* Teks Bacaan:
Wednesday, November 9, 2016

Pengaruh Kepadatan Penduduk Terhadap Masalah-masalah Sosial

A.                    PENDAHULUAN
Pada saat ini, kepadatan penduduk menjadi permasalahan yang semakin membebani dunia. Pada tahun 2000 jumlah penduduk dunia diperkirakan mencapai kurang lebih 6.100 juta jiwa. Tingginya pertumbuhan penduduk kota tidak hanya terjadi di Indonesia, tetapi di semua negara berkembang dan bahkan dunia. Sejak tahun 1950, penduduk kota di negara-negara berkembang bertambah lebih dari empat kali lipat, dari 300 juta pada tahun 1950 menjadi 1,3 milyar pada tahun 1990-an. Diperkirakan 2,7 milyar penduduk akan tinggal di kota pada tahun 2010. Masalah ini semakin rumit karena pertumbuhan penduduk perkotaan yang rata-rata mencapai angka 5,5% per tahun.

Masalah kepadatan penduduk di kota-kota negara berkembang ternyata jauh lebih kompleks. Hal ini disebabkan karena kota-kota di negara berkembang memiliki karakteristik yang berbeda dari kota-kota di dunia Barat. Pada saat revolusi industri, kota-kota di dunia Barat menampilkan kebutuhan yang besar terhadap tenaga buruh. Hal ini memacu pola urbanisasi yang didasari oleh pull factor di daerah perkotaan, yang mampu menyediakan lapangan kerja bagi kaum urban kota. Di negara berkembang, urbanisasi justru terjadi karena didorong oleh tidak tersedianya lapangan kerja di pedesaan, pada saat kota sendiri belum mampu menyediakan lapangan kerja bagi warganya. Hal ini menyebabkan kota-kota di negara berkembang sebagian besar dihuni oleh para pendatang yang tidak memiliki pekerjaan. Mereka akhirnya terperangkap dalam perekonomian informal dengan penghasilan yang rendah. Dengan demikian, kota-kota di negara berkembang, termasuk Indonesia, dapat dikatakan didominasi oleh kaum miskin.

[Materi tersimpan]
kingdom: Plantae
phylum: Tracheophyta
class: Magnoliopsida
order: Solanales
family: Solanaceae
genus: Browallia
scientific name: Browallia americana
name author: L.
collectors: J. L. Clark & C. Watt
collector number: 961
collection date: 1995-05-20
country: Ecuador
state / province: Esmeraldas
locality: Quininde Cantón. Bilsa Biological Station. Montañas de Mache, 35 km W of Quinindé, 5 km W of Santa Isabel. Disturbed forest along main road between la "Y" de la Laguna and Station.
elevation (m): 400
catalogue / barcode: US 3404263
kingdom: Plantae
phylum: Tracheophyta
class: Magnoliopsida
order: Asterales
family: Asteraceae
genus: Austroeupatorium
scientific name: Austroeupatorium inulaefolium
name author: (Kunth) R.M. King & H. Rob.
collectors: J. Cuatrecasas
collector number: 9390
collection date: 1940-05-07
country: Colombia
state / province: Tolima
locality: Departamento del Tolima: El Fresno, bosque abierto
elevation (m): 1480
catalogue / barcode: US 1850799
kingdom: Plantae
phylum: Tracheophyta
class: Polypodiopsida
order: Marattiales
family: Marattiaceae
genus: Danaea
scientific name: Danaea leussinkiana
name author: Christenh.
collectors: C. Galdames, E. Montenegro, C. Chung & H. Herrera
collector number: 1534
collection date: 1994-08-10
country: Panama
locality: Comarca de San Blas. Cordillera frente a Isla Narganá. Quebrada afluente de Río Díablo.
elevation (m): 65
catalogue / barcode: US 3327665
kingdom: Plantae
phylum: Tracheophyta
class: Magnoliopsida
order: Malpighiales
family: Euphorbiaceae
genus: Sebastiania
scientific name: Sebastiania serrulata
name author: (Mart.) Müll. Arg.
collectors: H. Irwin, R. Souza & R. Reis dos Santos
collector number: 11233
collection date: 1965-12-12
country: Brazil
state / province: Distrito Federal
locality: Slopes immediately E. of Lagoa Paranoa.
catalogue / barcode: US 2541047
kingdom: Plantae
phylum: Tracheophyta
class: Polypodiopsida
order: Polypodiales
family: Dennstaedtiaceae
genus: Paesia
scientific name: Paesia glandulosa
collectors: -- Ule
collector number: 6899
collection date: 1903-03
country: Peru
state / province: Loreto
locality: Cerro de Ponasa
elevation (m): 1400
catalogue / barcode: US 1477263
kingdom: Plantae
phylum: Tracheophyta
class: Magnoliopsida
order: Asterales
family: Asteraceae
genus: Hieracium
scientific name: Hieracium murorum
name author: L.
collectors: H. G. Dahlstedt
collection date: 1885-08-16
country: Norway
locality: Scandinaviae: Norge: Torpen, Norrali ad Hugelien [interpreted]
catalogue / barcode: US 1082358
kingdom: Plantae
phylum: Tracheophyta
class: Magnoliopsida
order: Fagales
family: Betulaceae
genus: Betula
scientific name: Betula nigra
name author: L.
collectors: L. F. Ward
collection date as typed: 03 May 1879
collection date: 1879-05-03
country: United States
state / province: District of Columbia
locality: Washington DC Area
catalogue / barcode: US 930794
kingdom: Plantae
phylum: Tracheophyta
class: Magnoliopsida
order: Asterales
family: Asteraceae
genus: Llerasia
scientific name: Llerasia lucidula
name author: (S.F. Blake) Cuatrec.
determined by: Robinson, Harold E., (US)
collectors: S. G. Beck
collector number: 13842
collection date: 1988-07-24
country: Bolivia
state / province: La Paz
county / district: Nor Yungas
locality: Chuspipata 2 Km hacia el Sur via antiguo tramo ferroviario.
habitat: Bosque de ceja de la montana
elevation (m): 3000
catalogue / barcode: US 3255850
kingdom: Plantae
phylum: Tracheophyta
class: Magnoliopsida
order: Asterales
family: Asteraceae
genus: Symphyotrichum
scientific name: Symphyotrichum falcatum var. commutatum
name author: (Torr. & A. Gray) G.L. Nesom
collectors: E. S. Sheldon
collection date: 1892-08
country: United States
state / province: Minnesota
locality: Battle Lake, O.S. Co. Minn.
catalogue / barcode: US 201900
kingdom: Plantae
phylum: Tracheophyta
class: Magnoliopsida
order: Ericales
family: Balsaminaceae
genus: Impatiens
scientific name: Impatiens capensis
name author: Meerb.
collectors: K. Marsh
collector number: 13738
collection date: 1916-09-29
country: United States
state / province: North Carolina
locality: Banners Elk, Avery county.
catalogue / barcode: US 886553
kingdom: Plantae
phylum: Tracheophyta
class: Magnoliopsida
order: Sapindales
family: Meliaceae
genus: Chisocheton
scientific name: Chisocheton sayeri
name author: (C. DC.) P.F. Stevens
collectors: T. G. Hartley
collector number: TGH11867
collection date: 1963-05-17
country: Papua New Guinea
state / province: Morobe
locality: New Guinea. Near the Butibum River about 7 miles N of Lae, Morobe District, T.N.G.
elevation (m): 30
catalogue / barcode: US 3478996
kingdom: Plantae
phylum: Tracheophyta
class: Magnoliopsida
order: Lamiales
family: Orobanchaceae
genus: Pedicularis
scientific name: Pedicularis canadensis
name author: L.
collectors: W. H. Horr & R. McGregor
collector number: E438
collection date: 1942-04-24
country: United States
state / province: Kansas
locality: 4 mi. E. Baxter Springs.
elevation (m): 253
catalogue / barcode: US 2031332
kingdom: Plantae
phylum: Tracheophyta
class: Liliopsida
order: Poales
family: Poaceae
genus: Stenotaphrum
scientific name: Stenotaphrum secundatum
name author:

* Uraian Latihan:
Salin seluruh teks tentang kepadatan penduduk dan masalah sosial tanpa mengubah satu kata pun. Materi ini tidak diperlukan untuk mengerjakan tugas.

* Jawaban:
Wednesday, November 9, 2016

Pengaruh Kepadatan Penduduk Terhadap Masalah-masalah Sosial

A.                    PENDAHULUAN
Pada saat ini, kepadatan penduduk menjadi permasalahan yang semakin membebani dunia. Pada tahun 2000 jumlah penduduk dunia diperkirakan mencapai kurang lebih 6.100 juta jiwa. Tingginya pertumbuhan penduduk kota tidak hanya terjadi di Indonesia, tetapi di semua negara berkembang dan bahkan dunia. Sejak tahun 1950, penduduk kota di negara-negara berkembang bertambah lebih dari empat kali lipat, dari 300 juta pada tahun 1950 menjadi 1,3 milyar pada tahun 1990-an. Diperkirakan 2,7 milyar penduduk akan tinggal di kota pada tahun 2010. Masalah ini semakin rumit karena pertumbuhan penduduk perkotaan yang rata-rata mencapai angka 5,5% per tahun.

Masalah kepadatan penduduk di kota-kota negara berkembang ternyata jauh lebih kompleks. Hal ini disebabkan karena kota-kota di negara berkembang memiliki karakteristik yang berbeda dari kota-kota di dunia Barat. Pada saat revolusi industri, kota-kota di dunia Barat menampilkan kebutuhan yang besar terhadap tenaga buruh. Hal ini memacu pola urbanisasi yang didasari oleh pull factor di daerah perkotaan, yang mampu menyediakan lapangan kerja bagi kaum urban kota. Di negara berkembang, urbanisasi justru terjadi karena didorong oleh tidak tersedianya lapangan kerja di pedesaan, pada saat kota sendiri belum mampu menyediakan lapangan kerja bagi warganya. Hal ini menyebabkan kota-kota di negara berkembang sebagian besar dihuni oleh para pendatang yang tidak memiliki pekerjaan. Mereka akhirnya terperangkap dalam perekonomian informal dengan penghasilan yang rendah. Dengan demikian, kota-kota di negara berkembang, termasuk Indonesia, dapat dikatakan didominasi oleh kaum miskin.